> _What is being asked_
Only the lines of the data holding the string "center" need to be returned.

Segment Start: Stored data

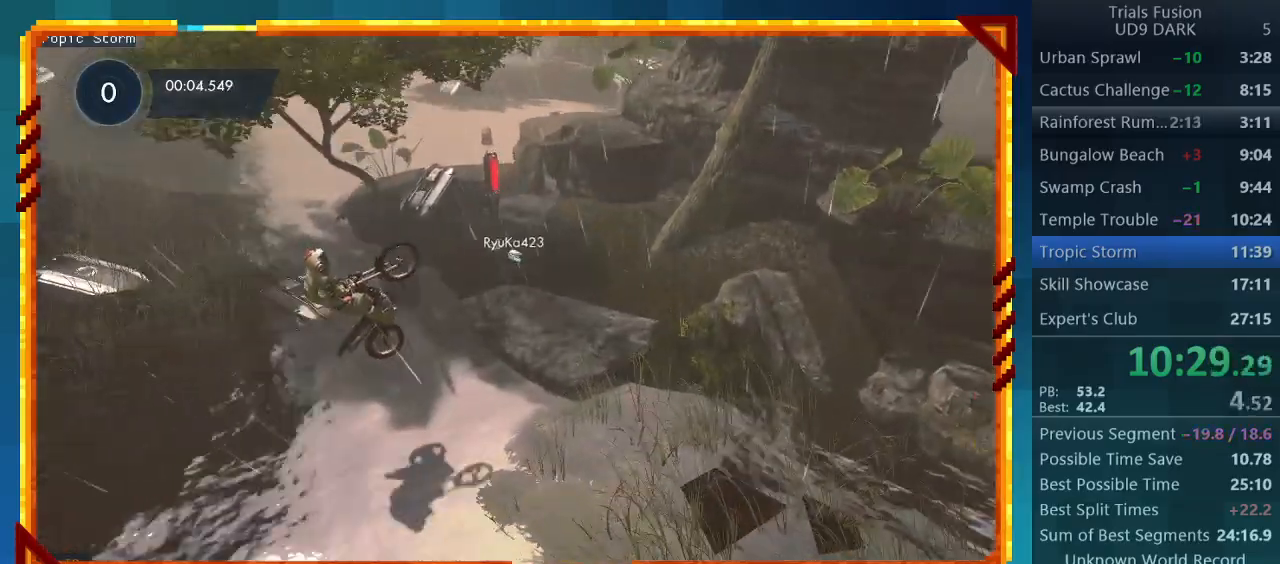
{"buttons": ["R2"], "left_stick": "center", "events": [[333, "left_stick", "center"]]}
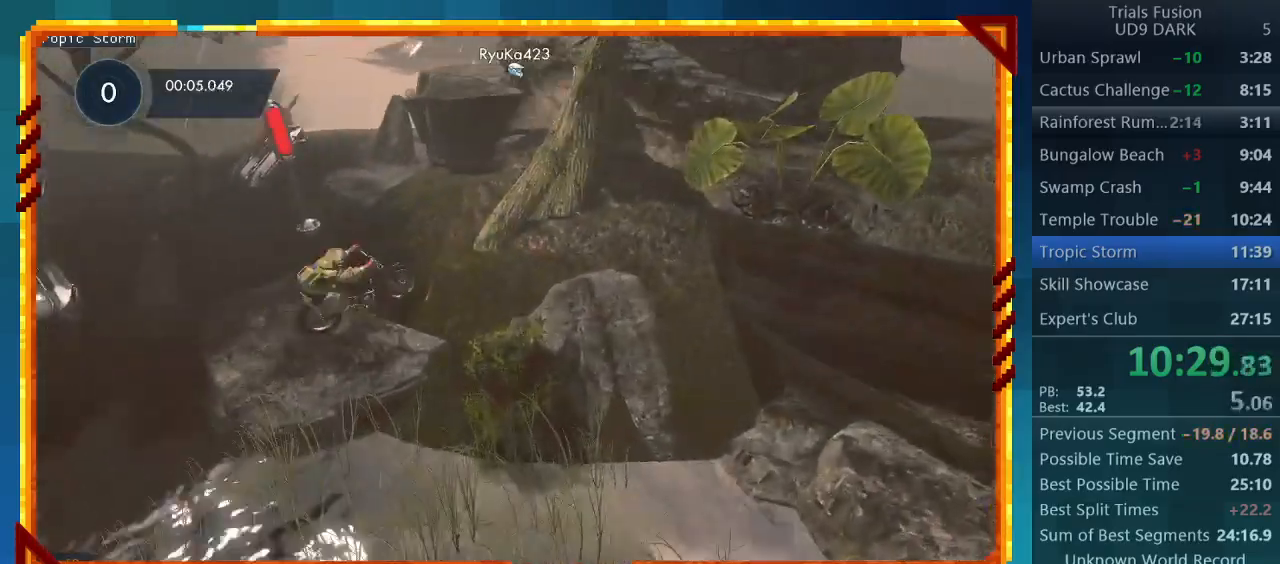
{"buttons": ["R2"], "left_stick": "right", "events": [[233, "left_stick", "left"], [367, "left_stick", "center"], [467, "left_stick", "right"]]}
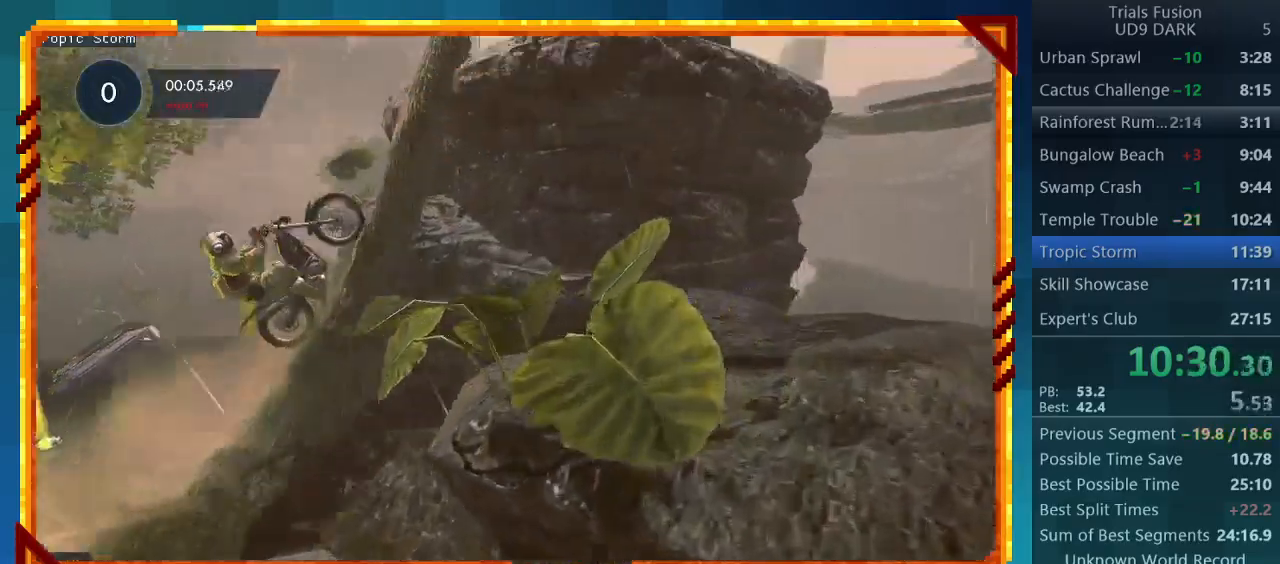
{"buttons": [], "left_stick": "right", "events": [[333, "R2", "up"]]}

Segment End: Stored data

> _Response to the exercise_
{"buttons": ["R2"], "left_stick": "center", "events": [[333, "left_stick", "center"]]}
{"buttons": ["R2"], "left_stick": "right", "events": [[233, "left_stick", "left"], [367, "left_stick", "center"], [467, "left_stick", "right"]]}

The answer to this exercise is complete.